ACTIVITY 1:
From the memoir passage, reproduce word for word the portion starting at "When I became" and ending at "from that family.".

EXCERPTED PASSAGE:
====================

Anyway, watching my mother cowered in the corner of the kitchen as my father held her by the hair, hitting her, I grew angry and I ran into the room, jumped on my father and started hitting him.  I knew he would turn on me, but I couldn’t just stand there and be silent.  I only remember how the first hit took a few moments before I could even feel it and the room to grow dark.  I couldn’t open my eyes all the way; they stung when I tried because they had been swelled shut.  But, I didn’t wake up to a mother holding me, telling me everything was going to be okay, that she was going to protect me, or protect herself.  I woke up to meet the glare from another swollen face, one full of anger. 

She threw a cold rag at me and told me to put it on my face and her voice was cold and she said, “You’re so stupid.  Do you know why I call you sap?  It’s because you’re just like tree sap, that nasty, sticky mess that impossible to wipe off.”

That was the moment I began to hate to my mother. I hated her for not protecting her children. I hated her for not standing up to my father. I hated her for not saving me, for being weak, for being a coward.  She didn’t protect me. She never did. For many years she would remain silent and look the other way, and teach my brothers to look the other way. It took me nearly 40 years to learn to forgive her weakness.  It took until the birth of my oldest daughter for me to see her as a victim.  From that day I saw her just as much as my abuser as my father. I believe I blamed her even more than my father.  I believe even to this day, because of her, there is an anger that rises within me when I see a mother neglect her children, acts cruelly toward them, doesn’t put their needs first, or doesn’t protect them. It’s definitely a weak spot in me.

When I became a mother, I didn’t know how to be a mother, not realizing I had been born a mother – a mother of my five brothers. Needless to say, I was confused.  I was lost.  But, the day I put the needs of my children first, and made the decision to leave my old family behind – to walk away from them, was the day I shed the name Sap. I don’t think my brother’s ever understood my decision to leave them, to walk away from that family, to separate myself.  They felt I abandoned them, and I suppose I did.  But, I chose to be the mother I never had, and my first true act of motherhood was to protect my children from that family.

I had always hated the name Sap, but for a long time that was the only name I knew, not until my first day of Kindergarten.  Mrs. Bonnet was my teacher. I can remember she was tall, skinny and had this beautiful long, black hair.  She called my name, but I didn’t recognize the name she called.  She called my name again, looking right at me, but I still didn’t answer. I was confused.  She walked up to me and said, “Tonya, dear.  I’m calling your name. When I call your name, you’re to answer Present.”

“But, you didn’t call my name,” I replied.

“Are you not Tonya?”

“Tonya? That’s not my name.”

“Yes, dear, it is. You are Tonya Lynnette.” Mrs. Bonnet pointed down to the name on top of a packet 
of papers on the desk.  “This is you.”

====================

DATASET ENTRIES:
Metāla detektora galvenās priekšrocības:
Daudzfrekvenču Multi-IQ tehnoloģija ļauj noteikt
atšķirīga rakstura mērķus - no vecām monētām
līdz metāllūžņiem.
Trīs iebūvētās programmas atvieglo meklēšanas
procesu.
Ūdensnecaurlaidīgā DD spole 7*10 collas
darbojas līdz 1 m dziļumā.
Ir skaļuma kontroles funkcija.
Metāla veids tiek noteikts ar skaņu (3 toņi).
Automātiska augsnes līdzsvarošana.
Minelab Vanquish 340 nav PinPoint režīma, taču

====================

ACTIVITY 2:
Arrange every line of the metal-detector entries above as a Markdown table with the columns Row and Line. Put each line's number under Row and leave out blank lines.

WRITTEN ANSWER 1:
When I became a mother, I didn’t know how to be a mother, not realizing I had been born a mother – a mother of my five brothers. Needless to say, I was confused.  I was lost.  But, the day I put the needs of my children first, and made the decision to leave my old family behind – to walk away from them, was the day I shed the name Sap. I don’t think my brother’s ever understood my decision to leave them, to walk away from that family, to separate myself.  They felt I abandoned them, and I suppose I did.  But, I chose to be the mother I never had, and my first true act of motherhood was to protect my children from that family.

WRITTEN ANSWER 2:
| Row | Line |
|---|---|
| 1 | Metāla detektora galvenās priekšrocības: |
| 2 | Daudzfrekvenču Multi-IQ tehnoloģija ļauj noteikt |
| 3 | atšķirīga rakstura mērķus - no vecām monētām |
| 4 | līdz metāllūžņiem. |
| 5 | Trīs iebūvētās programmas atvieglo meklēšanas |
| 6 | procesu. |
| 7 | Ūdensnecaurlaidīgā DD spole 7*10 collas |
| 8 | darbojas līdz 1 m dziļumā. |
| 9 | Ir skaļuma kontroles funkcija. |
| 10 | Metāla veids tiek noteikts ar skaņu (3 toņi). |
| 11 | Automātiska augsnes līdzsvarošana. |
| 12 | Minelab Vanquish 340 nav PinPoint režīma, taču |